China challenge will still prevail

  • India’s concern of China dominating the Indian market and weaponized by China for geopolitical purposes is a reason for not joining Regional Comprehensive Economic Partnership (RCEP) and other such trade agreements.
  • But India needs to face it because even despite the military stand-off on the Line of Actual Control, India-China trade has only increased in the past year.
  • The less India engages with the region economically, with China doing more, India might risk getting economically isolated in the broader region.

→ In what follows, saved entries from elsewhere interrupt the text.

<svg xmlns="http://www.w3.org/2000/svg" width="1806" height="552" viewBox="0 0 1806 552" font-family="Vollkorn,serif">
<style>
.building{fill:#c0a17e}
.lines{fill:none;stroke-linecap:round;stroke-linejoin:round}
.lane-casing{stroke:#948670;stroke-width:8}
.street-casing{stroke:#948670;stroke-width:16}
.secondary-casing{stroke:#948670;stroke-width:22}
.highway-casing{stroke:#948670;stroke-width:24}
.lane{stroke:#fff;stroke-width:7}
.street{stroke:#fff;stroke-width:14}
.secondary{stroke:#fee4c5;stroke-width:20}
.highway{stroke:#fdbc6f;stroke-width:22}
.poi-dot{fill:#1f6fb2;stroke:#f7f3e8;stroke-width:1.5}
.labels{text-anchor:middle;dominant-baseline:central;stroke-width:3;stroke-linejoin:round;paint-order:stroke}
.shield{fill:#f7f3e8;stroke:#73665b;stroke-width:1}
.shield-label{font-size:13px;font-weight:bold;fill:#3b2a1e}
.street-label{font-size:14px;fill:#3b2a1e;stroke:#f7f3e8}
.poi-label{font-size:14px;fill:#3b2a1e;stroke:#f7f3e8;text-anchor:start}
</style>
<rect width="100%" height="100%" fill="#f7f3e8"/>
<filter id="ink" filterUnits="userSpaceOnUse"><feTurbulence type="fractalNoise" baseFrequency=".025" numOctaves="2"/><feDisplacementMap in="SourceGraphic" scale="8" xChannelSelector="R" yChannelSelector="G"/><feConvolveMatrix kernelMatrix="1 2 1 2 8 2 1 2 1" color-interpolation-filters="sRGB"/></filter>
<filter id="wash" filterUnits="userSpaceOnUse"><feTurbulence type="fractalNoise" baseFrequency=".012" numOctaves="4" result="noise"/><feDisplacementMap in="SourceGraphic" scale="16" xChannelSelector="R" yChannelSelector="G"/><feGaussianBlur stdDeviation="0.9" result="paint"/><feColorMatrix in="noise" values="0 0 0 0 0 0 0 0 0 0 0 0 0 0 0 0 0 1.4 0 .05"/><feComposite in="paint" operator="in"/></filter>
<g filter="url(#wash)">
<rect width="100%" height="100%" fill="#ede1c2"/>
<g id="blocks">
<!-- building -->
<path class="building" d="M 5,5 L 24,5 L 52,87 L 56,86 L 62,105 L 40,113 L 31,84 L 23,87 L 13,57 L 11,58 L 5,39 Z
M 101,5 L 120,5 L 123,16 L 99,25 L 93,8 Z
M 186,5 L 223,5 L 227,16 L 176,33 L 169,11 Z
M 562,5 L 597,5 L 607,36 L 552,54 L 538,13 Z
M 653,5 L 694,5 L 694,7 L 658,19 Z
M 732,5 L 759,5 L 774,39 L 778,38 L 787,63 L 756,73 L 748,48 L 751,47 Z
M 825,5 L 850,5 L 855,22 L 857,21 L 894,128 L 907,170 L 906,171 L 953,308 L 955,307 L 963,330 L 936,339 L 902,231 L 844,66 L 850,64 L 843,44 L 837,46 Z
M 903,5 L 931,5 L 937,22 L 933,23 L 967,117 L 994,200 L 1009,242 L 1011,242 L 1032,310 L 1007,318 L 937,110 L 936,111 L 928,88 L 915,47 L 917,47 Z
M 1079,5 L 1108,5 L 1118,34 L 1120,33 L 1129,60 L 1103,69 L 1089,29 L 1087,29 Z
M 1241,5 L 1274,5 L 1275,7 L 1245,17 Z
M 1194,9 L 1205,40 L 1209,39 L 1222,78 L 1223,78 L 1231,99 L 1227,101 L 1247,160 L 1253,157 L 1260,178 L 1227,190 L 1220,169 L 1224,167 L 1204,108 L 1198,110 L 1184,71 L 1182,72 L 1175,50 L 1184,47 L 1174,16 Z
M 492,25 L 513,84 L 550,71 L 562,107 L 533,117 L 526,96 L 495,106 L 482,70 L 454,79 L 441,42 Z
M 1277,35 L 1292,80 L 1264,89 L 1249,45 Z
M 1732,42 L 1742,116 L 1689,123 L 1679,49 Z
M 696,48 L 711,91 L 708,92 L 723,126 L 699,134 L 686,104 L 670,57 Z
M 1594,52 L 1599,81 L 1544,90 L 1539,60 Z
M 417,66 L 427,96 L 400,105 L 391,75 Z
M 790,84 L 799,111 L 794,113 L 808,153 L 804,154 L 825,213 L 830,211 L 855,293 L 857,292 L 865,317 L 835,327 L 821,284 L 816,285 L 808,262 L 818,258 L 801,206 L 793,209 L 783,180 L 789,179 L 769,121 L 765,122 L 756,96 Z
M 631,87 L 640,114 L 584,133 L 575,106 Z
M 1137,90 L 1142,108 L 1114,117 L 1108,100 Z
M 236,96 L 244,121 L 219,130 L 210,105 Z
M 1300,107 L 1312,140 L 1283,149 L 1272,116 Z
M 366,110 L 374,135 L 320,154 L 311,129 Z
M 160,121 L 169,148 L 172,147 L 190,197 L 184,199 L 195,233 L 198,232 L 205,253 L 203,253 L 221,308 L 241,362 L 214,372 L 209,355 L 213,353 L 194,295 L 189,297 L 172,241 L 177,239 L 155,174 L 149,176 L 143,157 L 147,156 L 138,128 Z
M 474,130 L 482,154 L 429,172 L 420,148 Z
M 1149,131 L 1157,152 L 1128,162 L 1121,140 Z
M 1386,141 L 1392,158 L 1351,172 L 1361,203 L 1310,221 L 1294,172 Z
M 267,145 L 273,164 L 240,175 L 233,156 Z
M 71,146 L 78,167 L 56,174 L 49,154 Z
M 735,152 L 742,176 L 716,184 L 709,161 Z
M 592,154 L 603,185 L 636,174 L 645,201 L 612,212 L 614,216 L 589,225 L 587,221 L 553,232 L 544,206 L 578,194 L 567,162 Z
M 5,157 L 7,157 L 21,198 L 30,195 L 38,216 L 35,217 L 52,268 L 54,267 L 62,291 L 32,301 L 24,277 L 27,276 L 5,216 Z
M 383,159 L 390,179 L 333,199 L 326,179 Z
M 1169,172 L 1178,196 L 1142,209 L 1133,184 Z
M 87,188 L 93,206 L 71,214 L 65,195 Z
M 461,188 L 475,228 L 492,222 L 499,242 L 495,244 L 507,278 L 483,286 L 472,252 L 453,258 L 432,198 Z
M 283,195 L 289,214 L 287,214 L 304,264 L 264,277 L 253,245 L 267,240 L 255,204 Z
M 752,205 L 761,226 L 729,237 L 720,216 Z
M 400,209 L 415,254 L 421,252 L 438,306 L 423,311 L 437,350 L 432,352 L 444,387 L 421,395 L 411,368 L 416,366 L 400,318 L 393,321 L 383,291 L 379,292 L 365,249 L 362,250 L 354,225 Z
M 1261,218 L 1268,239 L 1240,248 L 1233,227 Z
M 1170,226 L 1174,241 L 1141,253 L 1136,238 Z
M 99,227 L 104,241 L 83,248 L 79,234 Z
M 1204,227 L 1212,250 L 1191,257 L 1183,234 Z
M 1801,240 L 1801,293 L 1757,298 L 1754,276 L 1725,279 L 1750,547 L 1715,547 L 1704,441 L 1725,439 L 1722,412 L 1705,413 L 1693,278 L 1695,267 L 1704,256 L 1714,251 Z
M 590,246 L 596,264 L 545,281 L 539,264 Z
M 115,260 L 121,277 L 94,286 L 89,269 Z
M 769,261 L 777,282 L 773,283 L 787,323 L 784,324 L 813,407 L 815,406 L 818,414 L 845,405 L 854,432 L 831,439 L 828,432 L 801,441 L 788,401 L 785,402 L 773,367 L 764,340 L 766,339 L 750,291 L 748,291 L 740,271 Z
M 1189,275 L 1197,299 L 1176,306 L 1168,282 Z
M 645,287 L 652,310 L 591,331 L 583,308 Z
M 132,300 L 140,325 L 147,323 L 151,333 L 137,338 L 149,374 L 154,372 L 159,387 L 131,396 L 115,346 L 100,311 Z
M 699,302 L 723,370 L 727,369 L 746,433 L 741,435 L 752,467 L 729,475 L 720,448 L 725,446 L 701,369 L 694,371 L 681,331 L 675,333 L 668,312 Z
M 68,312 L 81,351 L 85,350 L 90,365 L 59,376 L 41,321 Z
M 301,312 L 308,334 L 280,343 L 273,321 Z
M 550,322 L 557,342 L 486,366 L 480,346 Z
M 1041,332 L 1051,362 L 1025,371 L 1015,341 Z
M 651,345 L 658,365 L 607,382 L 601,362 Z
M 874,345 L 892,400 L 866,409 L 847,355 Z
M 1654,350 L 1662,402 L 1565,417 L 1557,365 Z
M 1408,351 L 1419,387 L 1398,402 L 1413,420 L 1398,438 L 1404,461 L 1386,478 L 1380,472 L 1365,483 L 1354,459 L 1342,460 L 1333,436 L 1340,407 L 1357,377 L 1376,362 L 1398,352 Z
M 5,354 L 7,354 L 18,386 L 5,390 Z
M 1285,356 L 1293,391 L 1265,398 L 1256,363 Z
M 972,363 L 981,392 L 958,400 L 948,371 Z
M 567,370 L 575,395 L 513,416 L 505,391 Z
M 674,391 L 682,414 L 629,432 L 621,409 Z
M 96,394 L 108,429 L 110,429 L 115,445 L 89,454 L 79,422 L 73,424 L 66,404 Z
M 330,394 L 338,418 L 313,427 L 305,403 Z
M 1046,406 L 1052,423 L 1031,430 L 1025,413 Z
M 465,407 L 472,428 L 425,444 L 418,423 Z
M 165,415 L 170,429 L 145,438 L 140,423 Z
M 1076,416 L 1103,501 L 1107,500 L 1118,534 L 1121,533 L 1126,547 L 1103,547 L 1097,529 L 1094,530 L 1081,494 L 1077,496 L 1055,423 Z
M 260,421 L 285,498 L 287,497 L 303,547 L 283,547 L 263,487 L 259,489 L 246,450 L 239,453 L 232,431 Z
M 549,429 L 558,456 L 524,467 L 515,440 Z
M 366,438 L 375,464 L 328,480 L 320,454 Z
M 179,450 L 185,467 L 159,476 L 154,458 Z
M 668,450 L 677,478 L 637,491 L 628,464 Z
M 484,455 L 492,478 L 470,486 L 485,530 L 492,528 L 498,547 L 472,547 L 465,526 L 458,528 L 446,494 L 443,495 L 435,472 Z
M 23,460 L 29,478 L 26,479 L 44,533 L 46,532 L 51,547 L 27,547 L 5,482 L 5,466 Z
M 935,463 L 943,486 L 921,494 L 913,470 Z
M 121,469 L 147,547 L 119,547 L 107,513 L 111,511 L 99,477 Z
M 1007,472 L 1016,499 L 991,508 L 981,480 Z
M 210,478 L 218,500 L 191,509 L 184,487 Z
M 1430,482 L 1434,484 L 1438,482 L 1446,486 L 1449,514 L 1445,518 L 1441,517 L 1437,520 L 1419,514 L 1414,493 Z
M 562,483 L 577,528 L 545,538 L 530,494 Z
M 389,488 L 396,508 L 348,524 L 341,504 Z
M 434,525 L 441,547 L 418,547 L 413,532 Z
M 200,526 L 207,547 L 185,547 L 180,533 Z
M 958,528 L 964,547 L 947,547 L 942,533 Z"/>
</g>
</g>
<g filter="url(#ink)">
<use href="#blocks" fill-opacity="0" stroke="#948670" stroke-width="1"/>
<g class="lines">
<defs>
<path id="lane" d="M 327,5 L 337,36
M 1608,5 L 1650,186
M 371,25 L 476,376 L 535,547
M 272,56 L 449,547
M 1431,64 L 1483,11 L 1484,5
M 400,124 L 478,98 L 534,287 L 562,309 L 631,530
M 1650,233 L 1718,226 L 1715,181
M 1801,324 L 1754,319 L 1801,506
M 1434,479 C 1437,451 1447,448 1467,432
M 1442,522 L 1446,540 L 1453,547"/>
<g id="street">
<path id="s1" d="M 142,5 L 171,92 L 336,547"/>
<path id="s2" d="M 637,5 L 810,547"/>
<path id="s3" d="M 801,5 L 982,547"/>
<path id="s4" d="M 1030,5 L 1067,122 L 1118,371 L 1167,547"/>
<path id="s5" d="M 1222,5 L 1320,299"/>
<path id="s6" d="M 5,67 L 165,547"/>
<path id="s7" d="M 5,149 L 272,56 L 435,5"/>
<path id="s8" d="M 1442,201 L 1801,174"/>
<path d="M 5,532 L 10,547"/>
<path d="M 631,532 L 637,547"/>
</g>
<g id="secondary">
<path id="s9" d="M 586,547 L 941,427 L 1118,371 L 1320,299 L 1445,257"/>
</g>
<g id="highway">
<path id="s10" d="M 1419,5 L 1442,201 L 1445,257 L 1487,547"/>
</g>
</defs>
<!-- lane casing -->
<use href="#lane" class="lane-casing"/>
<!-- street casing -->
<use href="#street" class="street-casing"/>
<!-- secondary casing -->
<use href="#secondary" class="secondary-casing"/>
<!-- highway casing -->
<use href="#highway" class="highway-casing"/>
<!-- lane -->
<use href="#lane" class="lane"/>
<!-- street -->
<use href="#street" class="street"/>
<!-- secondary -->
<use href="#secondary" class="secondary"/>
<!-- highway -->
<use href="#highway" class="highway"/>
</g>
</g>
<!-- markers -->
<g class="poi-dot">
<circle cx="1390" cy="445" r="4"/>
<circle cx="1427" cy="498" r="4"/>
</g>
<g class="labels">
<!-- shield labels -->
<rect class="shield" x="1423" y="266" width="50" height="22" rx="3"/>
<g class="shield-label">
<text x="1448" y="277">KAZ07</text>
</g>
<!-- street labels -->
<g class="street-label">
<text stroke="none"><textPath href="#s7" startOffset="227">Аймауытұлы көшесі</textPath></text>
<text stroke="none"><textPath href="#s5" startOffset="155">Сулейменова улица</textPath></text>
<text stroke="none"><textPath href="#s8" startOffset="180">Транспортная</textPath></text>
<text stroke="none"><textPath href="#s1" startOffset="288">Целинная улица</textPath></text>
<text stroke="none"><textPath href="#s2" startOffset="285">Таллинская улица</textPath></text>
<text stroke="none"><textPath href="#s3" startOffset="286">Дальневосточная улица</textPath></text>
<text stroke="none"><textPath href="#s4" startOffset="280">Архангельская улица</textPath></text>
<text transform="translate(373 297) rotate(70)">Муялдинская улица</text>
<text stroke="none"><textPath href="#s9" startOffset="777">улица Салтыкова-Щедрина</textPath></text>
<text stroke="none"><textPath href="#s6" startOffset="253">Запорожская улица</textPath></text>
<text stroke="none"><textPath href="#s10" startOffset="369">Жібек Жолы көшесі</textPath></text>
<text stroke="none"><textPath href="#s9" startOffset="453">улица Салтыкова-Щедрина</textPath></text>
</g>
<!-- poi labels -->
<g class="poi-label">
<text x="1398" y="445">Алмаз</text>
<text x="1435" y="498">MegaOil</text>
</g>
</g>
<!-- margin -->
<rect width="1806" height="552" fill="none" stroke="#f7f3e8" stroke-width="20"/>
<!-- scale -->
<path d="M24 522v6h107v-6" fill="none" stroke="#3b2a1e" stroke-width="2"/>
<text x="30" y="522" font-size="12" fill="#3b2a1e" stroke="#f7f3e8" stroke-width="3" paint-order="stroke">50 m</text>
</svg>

Rethinking India’s geo-economic choices is the way forward

  • India should rethink its geo-economic choices to enhance its geopolitical influence in the region.
  • It should reconsider its decision and rethink on the trade pillar of the IPEF, and its decision of not to join the RCEP
  • It may seek to join the Comprehensive and Progressive Agreement for Trans-Pacific Partnership (CPTPP) from which the U.S. walked out and China is seeking to join.
  • Even if India doesn't want to allow trade with China, India should start with the IPEF and the CPTPP, both of which do not have China as a member
  • India should also proactively lobby to become a part of the Minerals Security Partnership, the U.S.-led 11-member grouping to secure supply chains of critical minerals.

Conclusion

  • If India seeks to be a part of the Asian century and its economic growth story it must let go of its historical hesitations and phobias regarding multilateral trading arrangements.
  • Therefore the need of the hour is to change its current policy of pursuing geopolitical ends without geoeconomic engagements.

Source: The Hindu

Mains Question:

Q. “Geoeconomics cannot be divorced from geopolitics” How India can achieve its geopolitical goals through a policy of liberal geoeconomic engagements in Asia-Pacific? What are the challenges and solutions thereof, Discuss in light of the above statement (250 words).